Мы зашли в дом у самого леса. Навстречу выбежала женщина. У нее было красивое лицо и добрые голубые глаза. Обершарфюрер несколько раз выстрелил, целясь ей в голову, женщина закричала и упала. Мы переступили через труп и зашли внутрь. В доме была пустота, слышался лишь плачь ребенка. Обершарфюрер прицелился, но пистолет дал осечку – патроны закончились. Приказав мне сжечь дом и убить ребенка, он пошагал дальше. Я взял девочку на руки и понес в сторону леса. Был мороз. И даже сквозь шинель я чувствовал, как она дрожит. Я дотащил ее до леса и сказал: «беги». Но она не двигалась. Она смотрела на меня своими большими глазами полными слез и не шевелилась. «Быстрей беги», - закричал я, иначе буду стрелять. Она не сдвинулась с места, а только еще сильнее заплакала. Я понял, что напугал ее. Девочка тряслась от холода и страха, продолжая стоять рядом. «Мама», - звала она и плакала. Как я ее понимал! Мне тоже хотелось расплакаться и вернуться домой к маме. Но сделать это я не мог, меня бы расстреляли как дезертира. В кармане у меня лежал кусок шоколада, хорошего, еще из старых запасов. Я отдал его, и пошагал обратно в деревню».

-А потом, что было потом? - спросила Марина

Франк молчал. Он провалился в кресло, и вскоре комната наполнилась его свистящим храпом.

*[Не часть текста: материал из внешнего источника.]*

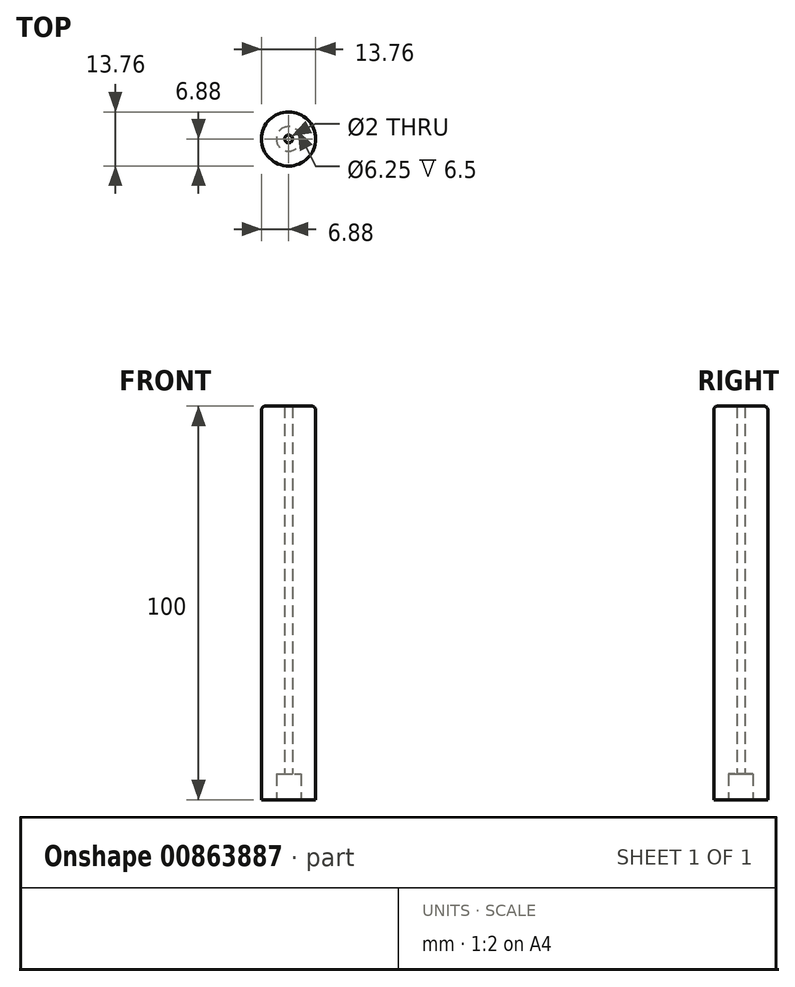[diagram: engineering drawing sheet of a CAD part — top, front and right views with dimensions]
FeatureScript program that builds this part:
annotation { "Feature Type Name" : "Feature", "Feature Type Description" : "" }
export const myFeature = defineFeature(function(context is Context, id is Id, definition is map)
    precondition{}
    {
        {
            var Q0;
            Q0=qCreatedBy(makeId("Top.planeOp"),FACE);
            var sketch = newSketch(context, id + "F0", { "sketchPlane" : qUnion([Q0])});
            skCircle(sketch, "E0", {"center": v(0, 0) * mm, "radius": 6.87 * mm});
            skSolve(sketch);
        }
        {
            var Q0;
            Q0 = qSketchRegion(id + "F0", true);
            extrude(context, id + "F1", {"entities" : qUnion([Q0]), "depth" : 100 * mm, "offsetDistance" : 25 * mm});
        }
        {
            var Q0;
            Q0=makeQuery(id+"F1.opExtrude","CAP_FACE",FACE,{"disambiguationData":[OSD([sQuery(id+"F0.wireOp",EDGE,"E0")])],"isStart":true});
            var sketch = newSketch(context, id + "F2", { "sketchPlane" : qUnion([Q0])});
            skPoint(sketch, "E1", {"position": v(0, 0) * mm});
            skSolve(sketch);
        }
        {
            var Q0;
            Q0=sQuery(id+"F2.wireOp",VERTEX,"E1");
            var Q1;
            Q1=makeQuery(id+"F1.opExtrude","SWEPT_BODY",BODY,{"disambiguationData":[OSD([sQuery(id+"F0.wireOp",EDGE,"E0")])]});
            hole(context, id + "F3", {"style" : HoleStyle.C_BORE, "endStyle" : HoleEndStyle.THROUGH, "holeDiameter" : 2 * mm, "cBoreDiameter" : 6.25 * mm, "cBoreDepth" : 6.5 * mm, "majorDiameter" : 5 * mm, "isTappedThrough" : true, "tappedDepth" : 12 * mm, "tapClearance" : 3, "startFromSketch" : true, "locations" : qUnion([Q0]), "scope" : qUnion([Q1])});
        }
        {
            var Q0;
            Q0=makeQuery(id+"F1.opExtrude","CAP_EDGE",EDGE,{"disambiguationData":[OSD([sQuery(id+"F0.wireOp",EDGE,"E0")])],"isStart":false});
            fillet(context, id + "F4", {"entities" : qUnion([Q0]), "radius" : 1 * mm, "tangentPropagation" : true, "allowEdgeOverflow" : false});
        }
    });
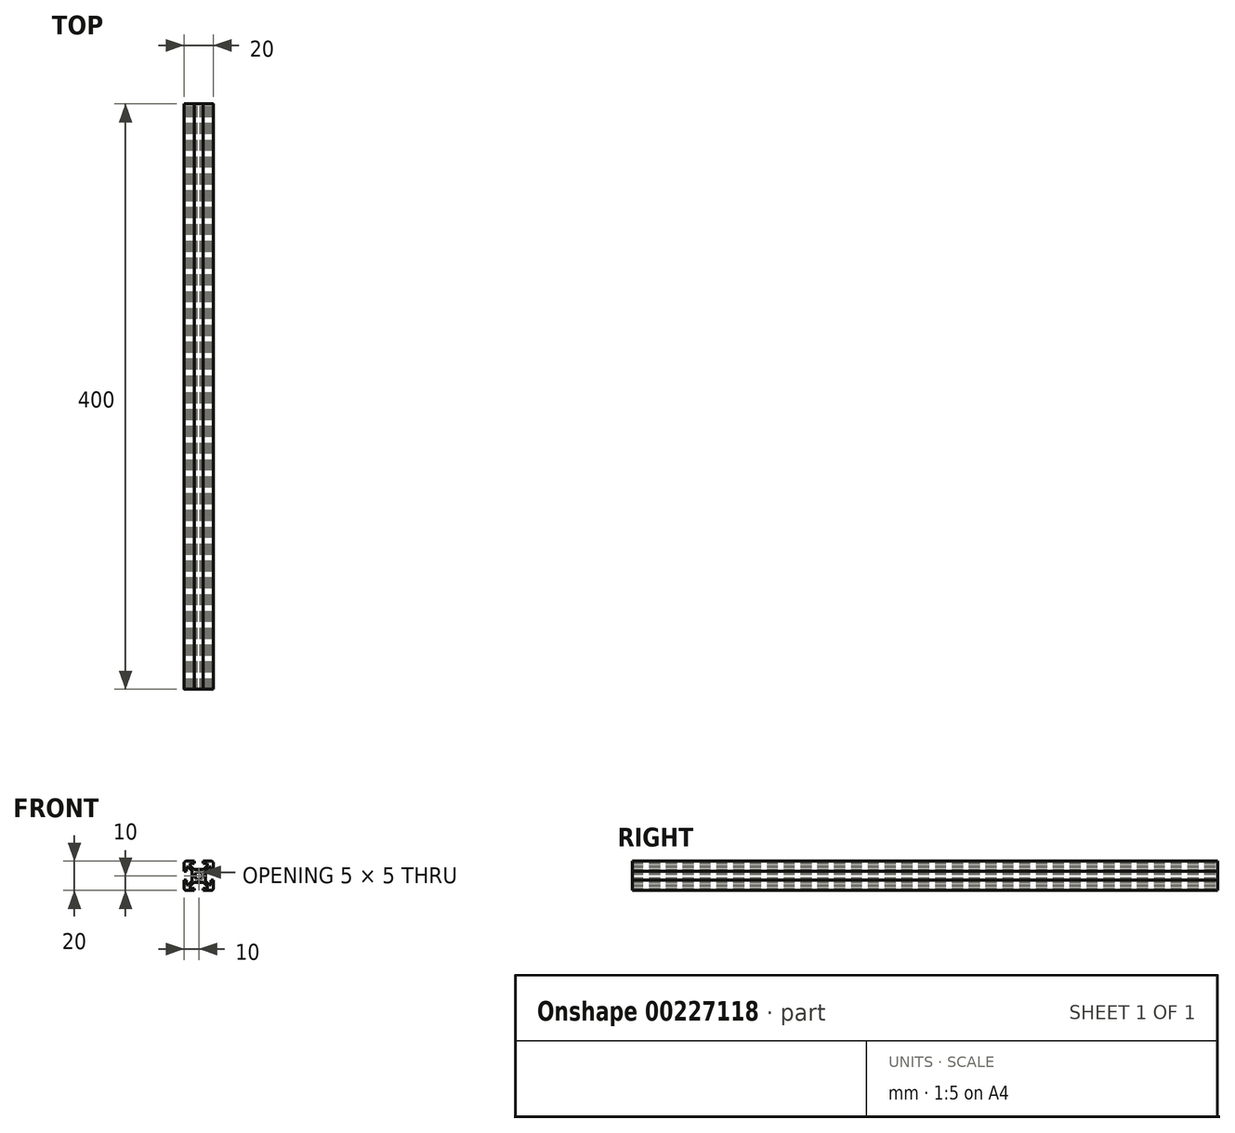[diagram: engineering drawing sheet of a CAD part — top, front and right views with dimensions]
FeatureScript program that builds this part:
annotation { "Feature Type Name" : "Feature", "Feature Type Description" : "" }
export const myFeature = defineFeature(function(context is Context, id is Id, definition is map)
    precondition{}
    {
        {
            var Q0;
            Q0=qCreatedBy(makeId("Front.planeOp"),FACE);
            var sketch = newSketch(context, id + "F0", { "sketchPlane" : qUnion([Q0])});
            skLineSegment(sketch, "E0.bottom", {"start": v(8.5, -10) * mm, "end": v(3, -10) * mm});
            skLineSegment(sketch, "E0.top", {"start": v(8.5, 10) * mm, "end": v(3, 10) * mm});
            skLineSegment(sketch, "E0.left", {"start": v(10, -8.5) * mm, "end": v(10, -3) * mm});
            skLineSegment(sketch, "E0.right", {"start": v(-10, -8.5) * mm, "end": v(-10, -3) * mm});
            skPoint(sketch, "E0.middle", {"position": v(0, 0) * mm});
            skLineSegment(sketch, "E1.bottom", {"start": v(6, -8.5) * mm, "end": v(3, -8.5) * mm});
            skLineSegment(sketch, "E1.top", {"start": v(6, 8.5) * mm, "end": v(3, 8.5) * mm});
            skLineSegment(sketch, "E1.left", {"start": v(8.5, -6) * mm, "end": v(8.5, -3) * mm});
            skLineSegment(sketch, "E1.right", {"start": v(-8.5, -6) * mm, "end": v(-8.5, -3) * mm});
            skLineSegment(sketch, "E2.bottom", {"start": v(3.44, -4.5) * mm, "end": v(-3.44, -4.5) * mm});
            skLineSegment(sketch, "E2.top", {"start": v(3.44, 4.5) * mm, "end": v(-3.44, 4.5) * mm});
            skLineSegment(sketch, "E2.left", {"start": v(4.5, -3.44) * mm, "end": v(4.5, 3.44) * mm});
            skLineSegment(sketch, "E2.right", {"start": v(-4.5, -3.44) * mm, "end": v(-4.5, 3.44) * mm});
            skLineSegment(sketch, "E3.bottom", {"start": v(8.5, -6) * mm, "end": v(7.06, -6) * mm});
            skLineSegment(sketch, "E3.top", {"start": v(8.5, 6) * mm, "end": v(7.06, 6) * mm});
            skLineSegment(sketch, "E4.left", {"start": v(6, -8.5) * mm, "end": v(6, -7.06) * mm});
            skLineSegment(sketch, "E4.right", {"start": v(-6, -8.5) * mm, "end": v(-6, -7.06) * mm});
            skPoint(sketch, "E5.orphan", {"position": v(-8.5, 8.5) * mm});
            skPoint(sketch, "E6.orphan", {"position": v(8.5, 8.5) * mm});
            skPoint(sketch, "E7.orphan", {"position": v(8.5, -8.5) * mm});
            skPoint(sketch, "E8.orphan", {"position": v(-8.5, -8.5) * mm});
            skLineSegment(sketch, "E9.trimOffspring", {"start": v(-6, 7.06) * mm, "end": v(-6, 8.5) * mm});
            skLineSegment(sketch, "E10.trimOffspring", {"start": v(-7.06, 6) * mm, "end": v(-8.5, 6) * mm});
            skLineSegment(sketch, "E11.trimOffspring", {"start": v(6, 7.06) * mm, "end": v(6, 8.5) * mm});
            skLineSegment(sketch, "E12.trimOffspring", {"start": v(-7.06, -6) * mm, "end": v(-8.5, -6) * mm});
            skLineSegment(sketch, "E13", {"start": v(-10, 10) * mm, "end": v(0, 0) * mm, "construction": true});
            skLineSegment(sketch, "E14", {"start": v(10, 10) * mm, "end": v(0, 0) * mm, "construction": true});
            skLineSegment(sketch, "E15", {"start": v(-6, 7.06) * mm, "end": v(-3.44, 4.5) * mm});
            skPoint(sketch, "E15.endSnap0", {"position": v(7.25, -6) * mm});
            skLineSegment(sketch, "E16", {"start": v(6, -7.06) * mm, "end": v(3.44, -4.5) * mm});
            skLineSegment(sketch, "E17", {"start": v(7.06, 6) * mm, "end": v(4.5, 3.44) * mm});
            skLineSegment(sketch, "E18", {"start": v(6, 7.06) * mm, "end": v(3.44, 4.5) * mm});
            skPoint(sketch, "E19.orphan", {"position": v(6, -6) * mm});
            skPoint(sketch, "E20.orphan", {"position": v(-4.5, -4.5) * mm});
            skPoint(sketch, "E21.orphan", {"position": v(-4.5, 4.5) * mm});
            skPoint(sketch, "E22.orphan", {"position": v(4.5, 4.5) * mm});
            skPoint(sketch, "E23.orphan", {"position": v(4.5, -4.5) * mm});
            skLineSegment(sketch, "E24.trimOffspring", {"start": v(4.5, -3.44) * mm, "end": v(7.06, -6) * mm});
            skLineSegment(sketch, "E25.trimOffspring", {"start": v(-3.44, -4.5) * mm, "end": v(-6, -7.06) * mm});
            skLineSegment(sketch, "E26.trimOffspring", {"start": v(-4.5, -3.44) * mm, "end": v(-7.06, -6) * mm});
            skLineSegment(sketch, "E27.trimOffspring", {"start": v(-4.5, 3.44) * mm, "end": v(-7.06, 6) * mm});
            skLineSegment(sketch, "E28.bottom", {"start": v(8.5, -3) * mm, "end": v(10, -3) * mm});
            skLineSegment(sketch, "E28.top", {"start": v(8.5, 3) * mm, "end": v(10, 3) * mm});
            skPoint(sketch, "E28.middle", {"position": v(10, 0) * mm});
            skLineSegment(sketch, "E29.left", {"start": v(3, 8.5) * mm, "end": v(3, 10) * mm});
            skLineSegment(sketch, "E29.right", {"start": v(-3, 8.5) * mm, "end": v(-3, 10) * mm});
            skPoint(sketch, "E29.middle", {"position": v(0, 10) * mm});
            skLineSegment(sketch, "E30.bottom", {"start": v(-8.5, 3) * mm, "end": v(-10, 3) * mm});
            skLineSegment(sketch, "E30.top", {"start": v(-8.5, -3) * mm, "end": v(-10, -3) * mm});
            skPoint(sketch, "E30.middle", {"position": v(-10, 0) * mm});
            skLineSegment(sketch, "E31.left", {"start": v(3, -8.5) * mm, "end": v(3, -10) * mm});
            skLineSegment(sketch, "E31.right", {"start": v(-3, -8.5) * mm, "end": v(-3, -10) * mm});
            skPoint(sketch, "E31.middle", {"position": v(0, -10) * mm});
            skPoint(sketch, "E32.orphan", {"position": v(3, 11.5) * mm});
            skPoint(sketch, "E33.orphan", {"position": v(-3, 11.5) * mm});
            skLineSegment(sketch, "E34.trimOffspring", {"start": v(-3, 10) * mm, "end": v(-8.5, 10) * mm});
            skLineSegment(sketch, "E35.trimOffspring", {"start": v(-3, 8.5) * mm, "end": v(-6, 8.5) * mm});
            skPoint(sketch, "E28.right.end.orphan", {"position": v(11.5, 3) * mm});
            skPoint(sketch, "E36.orphan", {"position": v(11.5, -3) * mm});
            skLineSegment(sketch, "E37.trimOffspring", {"start": v(10, 3) * mm, "end": v(10, 8.5) * mm});
            skLineSegment(sketch, "E38.trimOffspring", {"start": v(8.5, 3) * mm, "end": v(8.5, 6) * mm});
            skPoint(sketch, "E39.orphan", {"position": v(3, -11.5) * mm});
            skPoint(sketch, "E40.orphan", {"position": v(-3, -11.5) * mm});
            skLineSegment(sketch, "E41.trimOffspring", {"start": v(-3, -10) * mm, "end": v(-8.5, -10) * mm});
            skLineSegment(sketch, "E42.trimOffspring", {"start": v(-3, -8.5) * mm, "end": v(-6, -8.5) * mm});
            skPoint(sketch, "E30.right.end.orphan", {"position": v(-11.5, -3) * mm});
            skPoint(sketch, "E43.orphan", {"position": v(-11.5, 3) * mm});
            skLineSegment(sketch, "E44.trimOffspring", {"start": v(-10, 3) * mm, "end": v(-10, 8.5) * mm});
            skLineSegment(sketch, "E45.trimOffspring", {"start": v(-8.5, 3) * mm, "end": v(-8.5, 6) * mm});
            skLineSegment(sketch, "E46.trimOffspring", {"start": v(0, 0) * mm, "end": v(10, -10) * mm, "construction": true});
            skLineSegment(sketch, "E47.trimOffspring", {"start": v(0, 0) * mm, "end": v(-10, -10) * mm, "construction": true});
            skArc(sketch, "E48", {"start": v(1.16, 2.22) * mm, "mid": v(0, 2.5) * mm, "end": v(-1.16, 2.22) * mm});
            skLineSegment(sketch, "E49", {"start": v(-2.5, -1.44) * mm, "end": v(1.44, 2.5) * mm});
            skLineSegment(sketch, "E50", {"start": v(2.5, 1.44) * mm, "end": v(-1.44, -2.5) * mm});
            skLineSegment(sketch, "E51", {"start": v(1.44, -2.5) * mm, "end": v(-2.5, 1.44) * mm});
            skLineSegment(sketch, "E52", {"start": v(-1.44, 2.5) * mm, "end": v(2.5, -1.44) * mm});
            skLineSegment(sketch, "E53", {"start": v(2.5, 1.44) * mm, "end": v(2.5, -1.44) * mm, "construction": true});
            skLineSegment(sketch, "E54", {"start": v(1.44, -2.5) * mm, "end": v(-1.44, -2.5) * mm, "construction": true});
            skLineSegment(sketch, "E55", {"start": v(-2.5, -1.44) * mm, "end": v(-2.5, 1.44) * mm, "construction": true});
            skLineSegment(sketch, "E56", {"start": v(-1.44, 2.5) * mm, "end": v(1.44, 2.5) * mm, "construction": true});
            skLineSegment(sketch, "E57", {"start": v(-1.44, 2.5) * mm, "end": v(-2.5, 1.44) * mm});
            skLineSegment(sketch, "E58", {"start": v(1.44, 2.5) * mm, "end": v(2.5, 1.44) * mm});
            skLineSegment(sketch, "E59", {"start": v(2.5, -1.44) * mm, "end": v(1.44, -2.5) * mm});
            skLineSegment(sketch, "E60", {"start": v(-1.44, -2.5) * mm, "end": v(-2.5, -1.44) * mm});
            skArc(sketch, "E61.trimOffspring", {"start": v(-2.22, 1.16) * mm, "mid": v(-2.5, 0) * mm, "end": v(-2.22, -1.16) * mm});
            skArc(sketch, "E62.trimOffspring", {"start": v(-1.16, -2.22) * mm, "mid": v(0, -2.5) * mm, "end": v(1.16, -2.22) * mm});
            skArc(sketch, "E63.trimOffspring", {"start": v(2.22, -1.16) * mm, "mid": v(2.5, 0) * mm, "end": v(2.22, 1.16) * mm});
            skPoint(sketch, "E64.visualSharp", {"position": v(10, 10) * mm});
            skArc(sketch, "E64.filletArc", {"start": v(10, 8.5) * mm, "mid": v(9.56, 9.56) * mm, "end": v(8.5, 10) * mm});
            skPoint(sketch, "E65.visualSharp", {"position": v(10, -10) * mm});
            skArc(sketch, "E65.filletArc", {"start": v(8.5, -10) * mm, "mid": v(9.56, -9.56) * mm, "end": v(10, -8.5) * mm});
            skPoint(sketch, "E66.visualSharp", {"position": v(-10, -10) * mm});
            skArc(sketch, "E66.filletArc", {"start": v(-10, -8.5) * mm, "mid": v(-9.56, -9.56) * mm, "end": v(-8.5, -10) * mm});
            skPoint(sketch, "E67.visualSharp", {"position": v(-10, 10) * mm});
            skArc(sketch, "E67.filletArc", {"start": v(-8.5, 10) * mm, "mid": v(-9.56, 9.56) * mm, "end": v(-10, 8.5) * mm});
            skSolve(sketch);
        }
        {
            assignVariable(context, id + "F2", {"name" : "Length", "anyValue" : 400});
        }
        {
            var Q0;
            Q0=qSketchRegion(id+"F0",true);
            extrude(context, id + "F1", {"entities" : qUnion([Q0]), "depth" : (getVariable(context, 'Length')) * mm});
        }
    });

Хелен укрыла его пледом и подложила под голову подушку. Марина почувствовала себя неловко и поднялась. Она наспех попрощалась и вышла из дома. Тяжелый осадок от всего услышанного  терзал ее душу. «Шестнадцать лет», - крутилось в ее голове. Она села в машину, положила голову на руль и заплакала. Все что она услышала, совершенно не укладывалось в ее представление о войне. В стекло постучали. Марина подняла глаза - снаружи стояла Хелен и протягивала ей сверток. Марина вышла из машины

-Возьмите, сказала Хелен, - это горький шоколад. Такой продают только в одной лавке во Франкфурте, и я специально покупаю его для отца. Передайте вашей маме.

Она смахнула с глаз слезы и протянула пакетик. Женщины обнялись и заплакали. Казалось их ничего не объединяло. Разное воспитание, менталитет, образование. Они говорили на разных языках и жили за тысячи километров друг от друга. Даже их страны воевали по разные стороны фронта. Но одно общее горе, искалечившее жизнь их родителей, роднило их. Имя ему было – война.